A
pregação fundamental
Um aprendiz de
Nosso Senhor Jesus-Cristo entusiasmou-se com os ensinamentos do Evangelho e
decidiu propagá-los, enquanto vivesse. Leu, atencioso, as lições do Mestre e
começou a comentá-las por toda parte, gastando dias e noites nesse mister.
Chegou, porém,
o momento em que precisou pagar as próprias despesas e foi compelido a
trabalhar.
Empregou-se
sob as ordens de um orientador que lhe não agradou. Esse diretor de serviço
achava-se muito
distante da fé
e, por isto, contrariava-lhe as tendências religiosas. Controlava-lhe as horas
com rigor e observava-o com apontamentos acrimoniosos e rudes.
O pregador do
Crucificado não mais se movimentava com a liberdade de outro tempo. Era
obrigado a consagrar largos dias a trabalhos difíceis que lhe consumiam todas
as forças. Prosseguia, ensinando a boa doutrina, quanto lhe era possível;
porém, não mais podia agir e falar, como queria ou quando pretendia. Tinha os
minutos contados, as oportunidades divididas, as semanas tabeladas e, porque se
julgasse vítima das ordenações de sua chefia, procurou o diretor do serviço e
despediu-se.
O proprietário
que o empregara indagou do motivo que o levava a semelhante resolução.
Um tanto
irônico, o rapaz explicou-se:
— Quero ser
livre para melhor servir a Jesus. Não posso, pois, aceitar o cativeiro de sua
casa.
Nesse dia de
folga absoluta, sentiu-se tão independente e tão satisfeito que discorreu,
animadamente, sobre a doutrina cristã, até depois de meia-noite, em várias
casas religiosas.
Repousando,
feliz, alta madrugada sonhou que o Mestre vinha encontrá-lo.
Reparou-lhe a
beleza celeste e ajoelhou-se para beijar-lhe a túnica resplandecente.
Jesus, porém,
estampava na fisionomia dolorosa e indisfarçável tristeza.
O discípulo
inquietou-se e interrogou:
- Senhor,
porque te sentes amargurado?
O Cristo,
respondeu, melancolicamente:
— Porque
desprezaste, meu filho, a pregação que te confiei?
— Como assim,
Senhor? — replicou o jovem — ainda hoje abandonei um homem tirânico para melhor
ensinar a tua palavra.
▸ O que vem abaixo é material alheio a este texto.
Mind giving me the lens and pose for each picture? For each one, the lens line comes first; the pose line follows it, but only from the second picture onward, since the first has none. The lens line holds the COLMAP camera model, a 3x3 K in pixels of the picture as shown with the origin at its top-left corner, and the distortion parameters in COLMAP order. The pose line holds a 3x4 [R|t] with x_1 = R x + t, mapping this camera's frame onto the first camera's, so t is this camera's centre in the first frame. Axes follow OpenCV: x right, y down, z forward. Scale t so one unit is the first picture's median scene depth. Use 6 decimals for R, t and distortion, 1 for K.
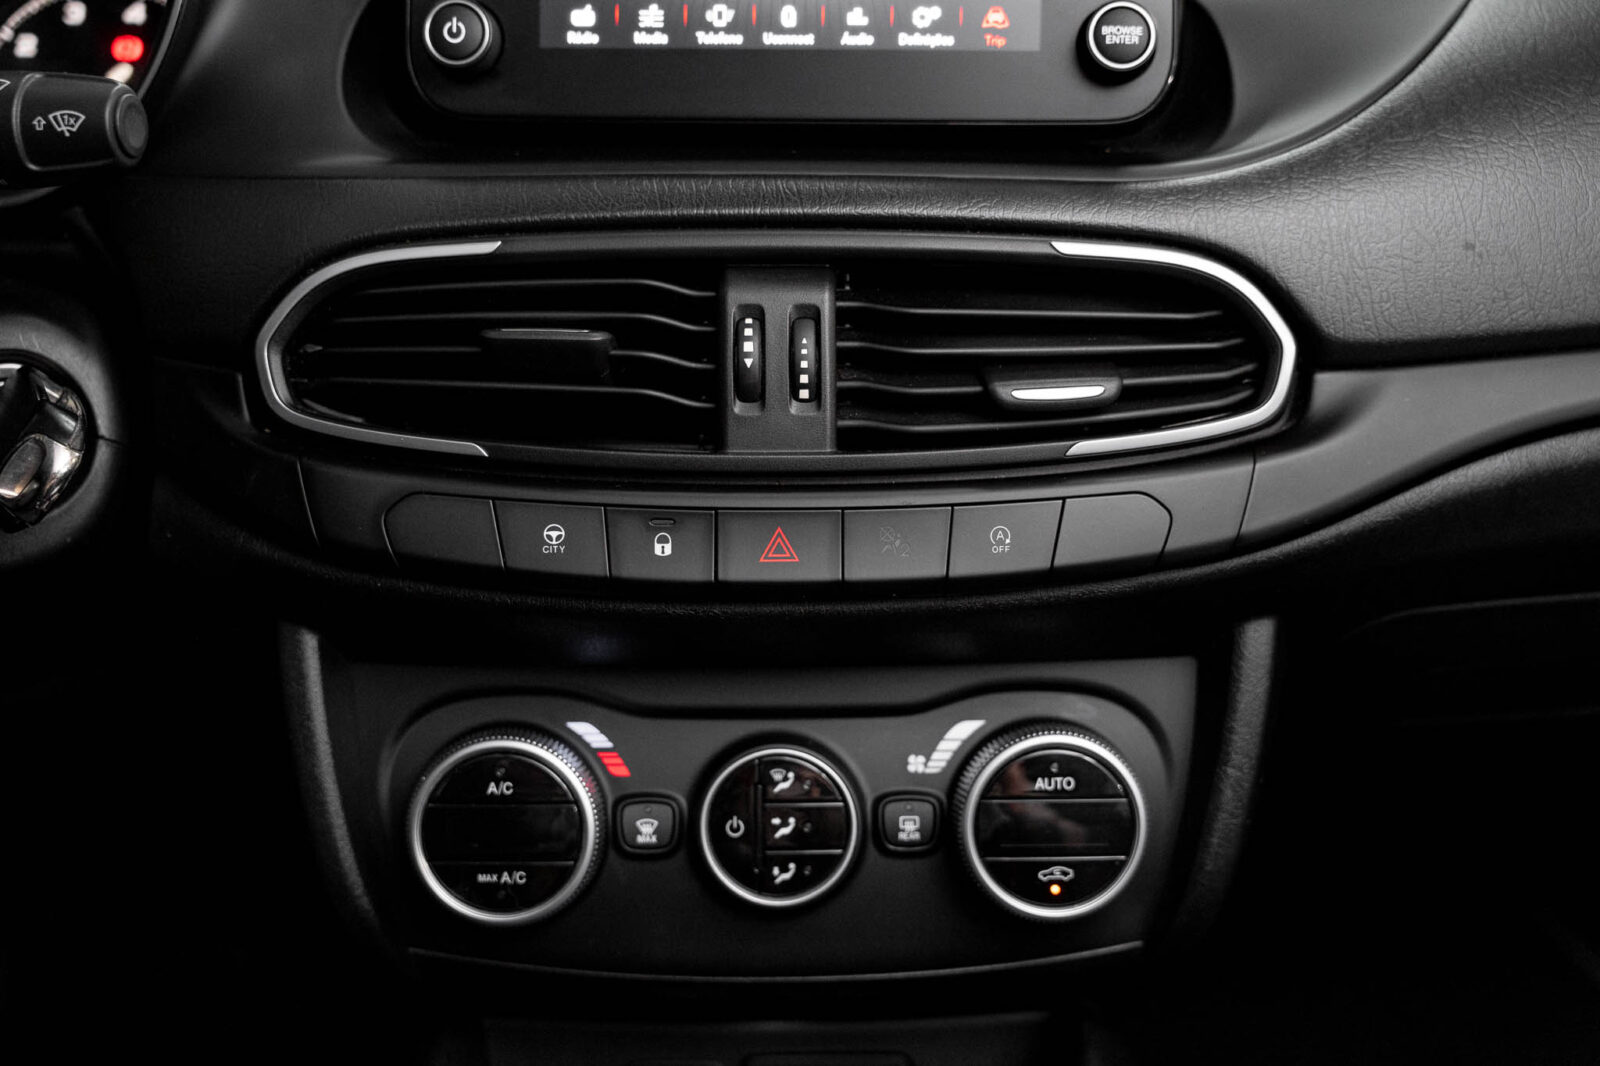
lens RADIAL K [[1856.2, 0, 793.6], [0, 1856.2, 548.4], [0, 0, 1]] dist [-0.047877, 0.000000]
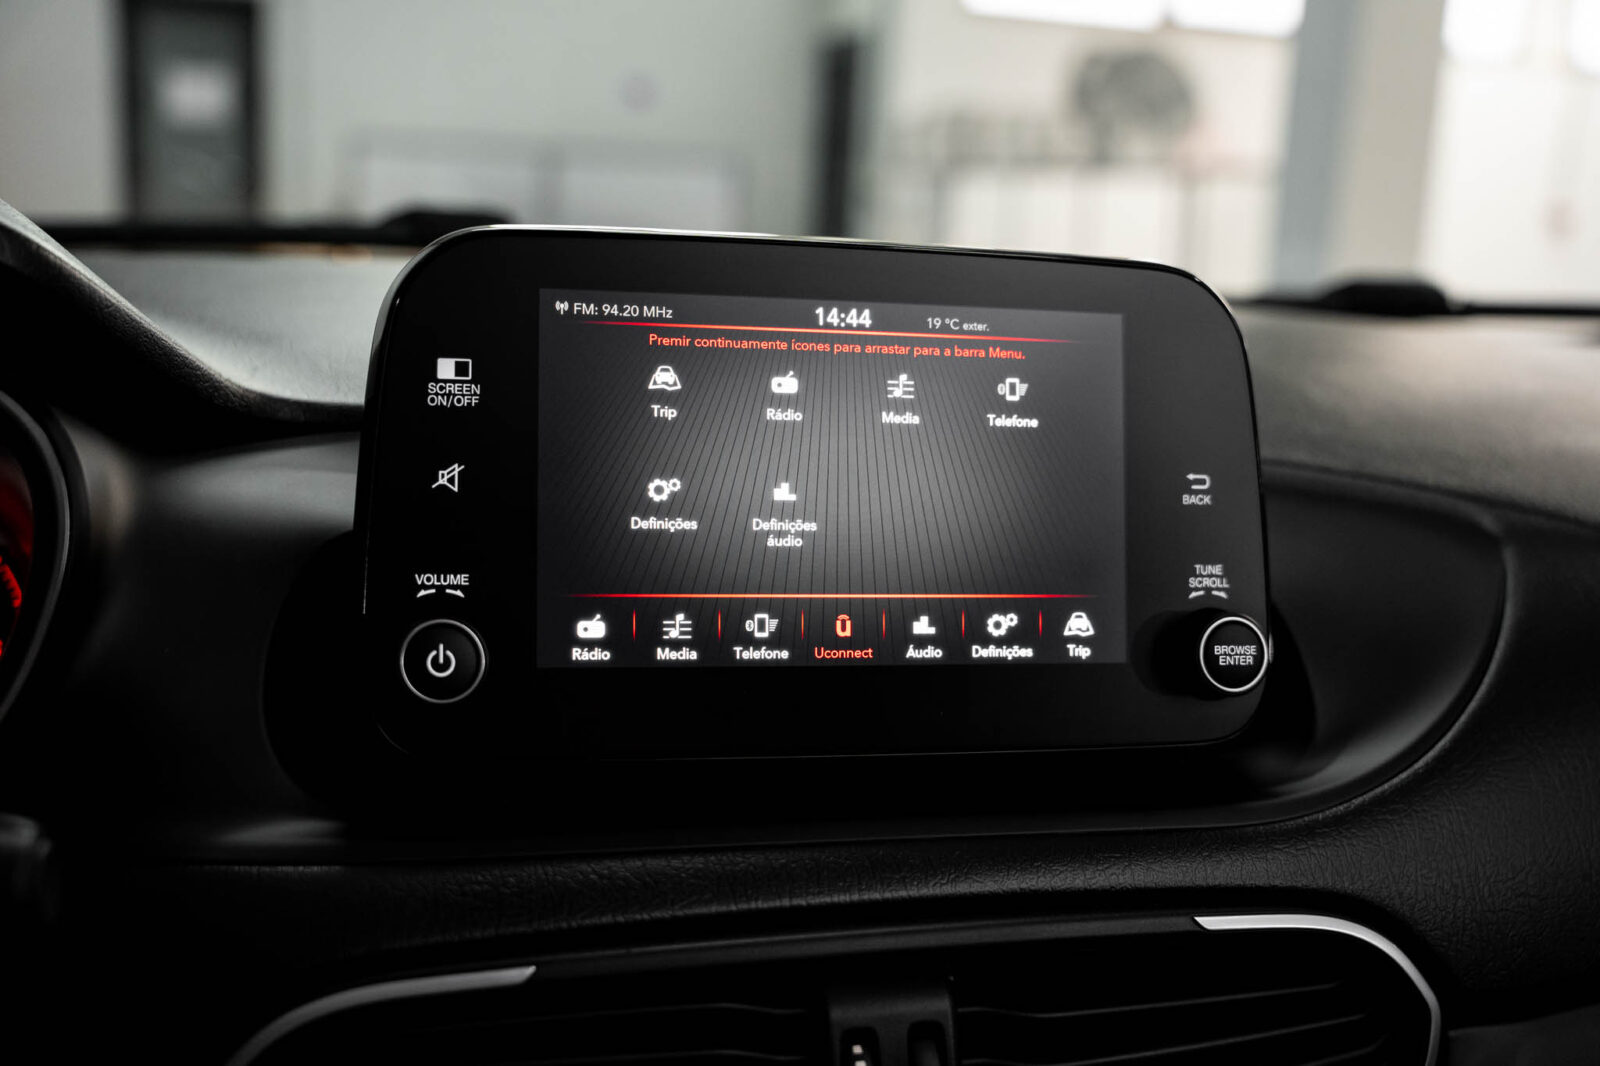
lens RADIAL K [[1700.0, 0, 799.2], [0, 1700.0, 525.1], [0, 0, 1]] dist [-0.084848, 0.000000]
pose [[0.962540, 0.001461, 0.271137, -0.231788], [0.036744, 0.990058, -0.135775, -0.237168], [-0.268640, 0.140651, 0.952916, 0.291094]]
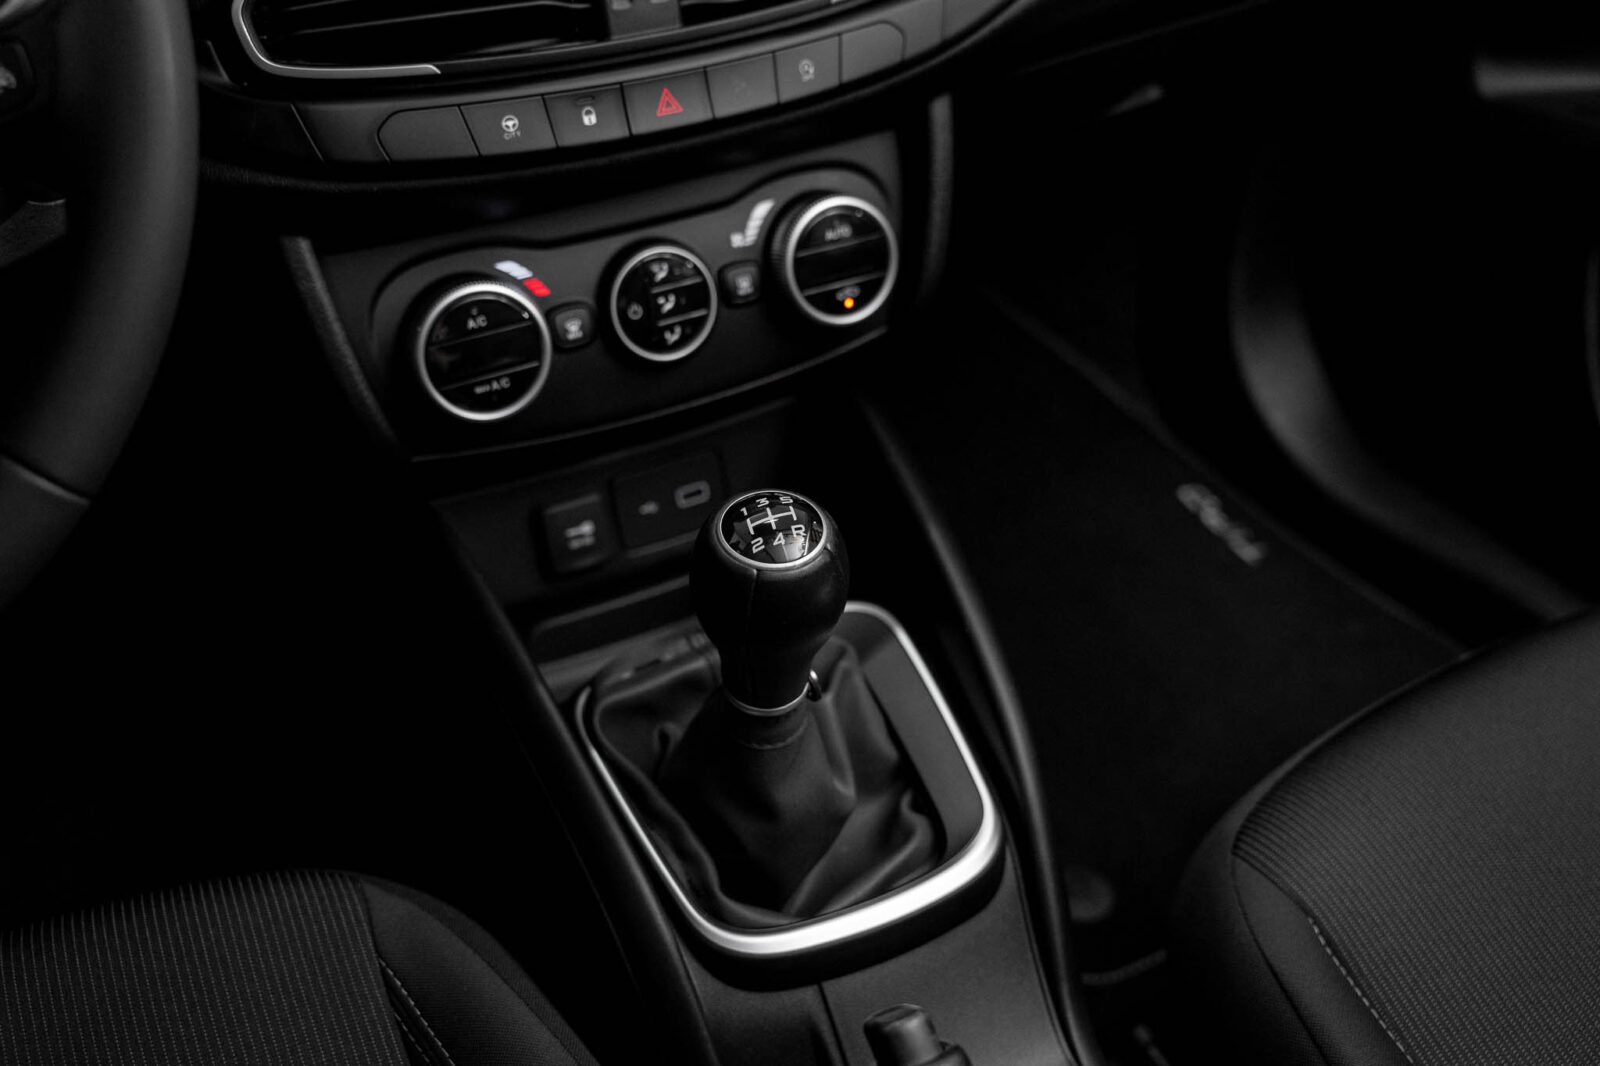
lens RADIAL K [[1554.4, 0, 792.8], [0, 1554.4, 528.2], [0, 0, 1]] dist [-0.086830, 0.000000]
pose [[0.891248, -0.275613, 0.360160, -0.405363], [0.156454, 0.932248, 0.326246, -0.062556], [-0.425676, -0.234418, 0.873984, -0.116076]]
Tenho discursado em vários templos e comentado a
Boa-Nova por onde passo.
— Sim —
exclamou o Mestre —, esta é a pregação que me ofereces e que desejo continues
fervorosamente; todavia, confiei ao teu espírito a pregação fundamental da
verdade a um homem que administra os meus interesses na Terra e não soubeste
executá-la. Classificaste-o de ignorante e cruel; entretanto, olvidas que ele
ignora o que sabes. E pretendes, acaso, desconhecer que o orientador humano que
te dei somente poderia abordar-me os ensinos, nesta hora, através de teu
exemplo? Tua humildade construtiva, no
espírito de
serviço, modificar-lhe-ia o coração... Se lhe desses cinco anos consecutivos de
demonstrações evangélicas, estaria preparado a caminhar, por si mesmo, na
direção do Reino Divino!... E ele, que determina sobre o tempo de duzentos
homens, se faria melhor, mais humano e mais nobre, sem prejuízo da energia e da
eficiência... Poderás ensinar o caminho celestial a cem mil
ouvidos, mas a
pregação do exemplo, que converta um só coração ao Infinito Bem, estabelece com
mais presteza a redenção do mundo!...
O aprendiz
desejou perguntar alguma coisa; entretanto, o Cristo afastou-se num turbilhão
de luminosa neblina.
Acordou,
sobressaltado, e não mais dormiu naquela noite.
De manhã,
pôs-se a caminho do estabelecimento em que trabalhara, procurou o diretor de
quem se despedira e pediu humildemente:
—Senhor,
rogo-lhe desculpas pelo meu gesto impensado e, caso seja possível, readmita-me
nesta casa! aceitarei qualquer gênero de tarefa.
O chefe,
admirado, indagou:
—Quem te
induziu a esta modificação?
—Foi Jesus —
respondeu o rapaz —; não podemos servi-lo por intermédio da indisciplina ou do
orgulho pessoal.
O diretor
concordou sem vacilação, exclamando:
—Entre!
Estamos ao seu dispor.
Anotou a boa
vontade e o sincero desejo de servir de que o empregado dava agora vivo
testemunho e passou a refletir na grandeza da doutrina que assim orientava os
passos de um homem no aperfeiçoamento moral. E o
aprendiz do
Evangelho que retomou o trabalho comum, intensamente feliz, compreendeu,
afinal, que poderia prosseguir na propaganda verbal que desejava e na pregação
básica do exemplo que Jesus esperava dele.